I must agree with what Frederik said. rdiff-backup works just fine
when rsync works just fine, ie when you don't need a backup except for
stupid user deletion of files. When real bad things happen,
rdiff-backup doesn't handle any errors. File I/O error? The whole
backup fails, and I get zillions of errors on checking the
incrementals. I had at some time a very bad filesystem issue which
scared the kernel whenever I was trying to access a file, Linux just
killing the process. Of course this never had happened to me in the
last 10 years of Unix administration, but it happened a few months
ago, and again, no backup for a few days until I figured it out, and
no way to recover the incrementals.
Running rdiff-backup and having it fail because of an I/O error is
just not acceptable for a backup system. Of course, as long as
everything works fine, no problem. But for real life situations, the
ones you really need a backup, the total absence of error management
in rdiff-backup is a killer.
rdiff-backup is very nice and user friendly, has many features, but it
should really be more fault tolerant.
Cheers,
--
Xavier

On 6/26/07, Charles Duffy <address@hidden> wrote:
Frederik wrote:
> Yes, it's normal that it fails in these cases. But it's not normal
> that it is not able to recover from it without removing all
> increments.

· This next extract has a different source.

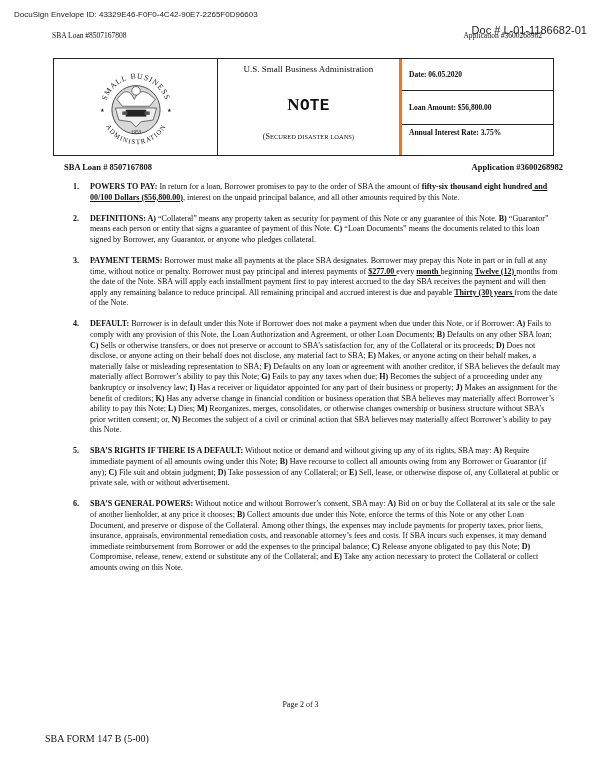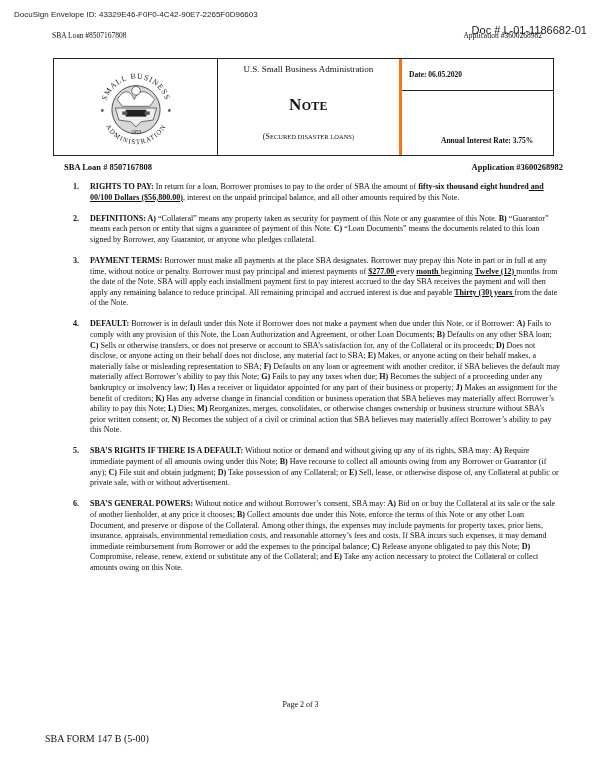"OTE" .note-title .sc { font-family: none -> Liberation Mono, monospace; font-size: 12px -> 16px }
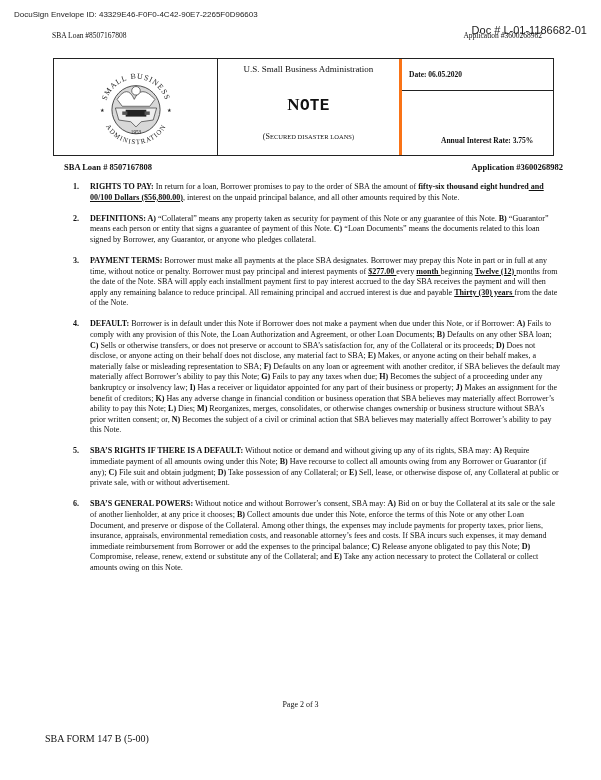"Loan Amount: $56,800.00" div.cell { html: none -> <div>Loan Amount: $56,800.00</div> }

For example, in case of corruption, it should ignore all
> corrupted files, but it should not completely prevent creating new
> backups or prevent restoring correct backups. Now it seems all
> rdiff-backup operations are completely blocked until you manually
> remove all increments, even of files which are not corrupted. This is
> unacceptable for me. I had never such experiences with Bacula.
>
And I've never had such experiences with rdiff-backup -- and I have a
very large number of servers using it on a nightly basis, and my backup
server has run out of space (or had filesystem corruption) more than
once. Are you sure that you're using it correctly?

Does --check-destination-dir remove increments on you, or do you get
some kind of error even after using --check-destination-dir?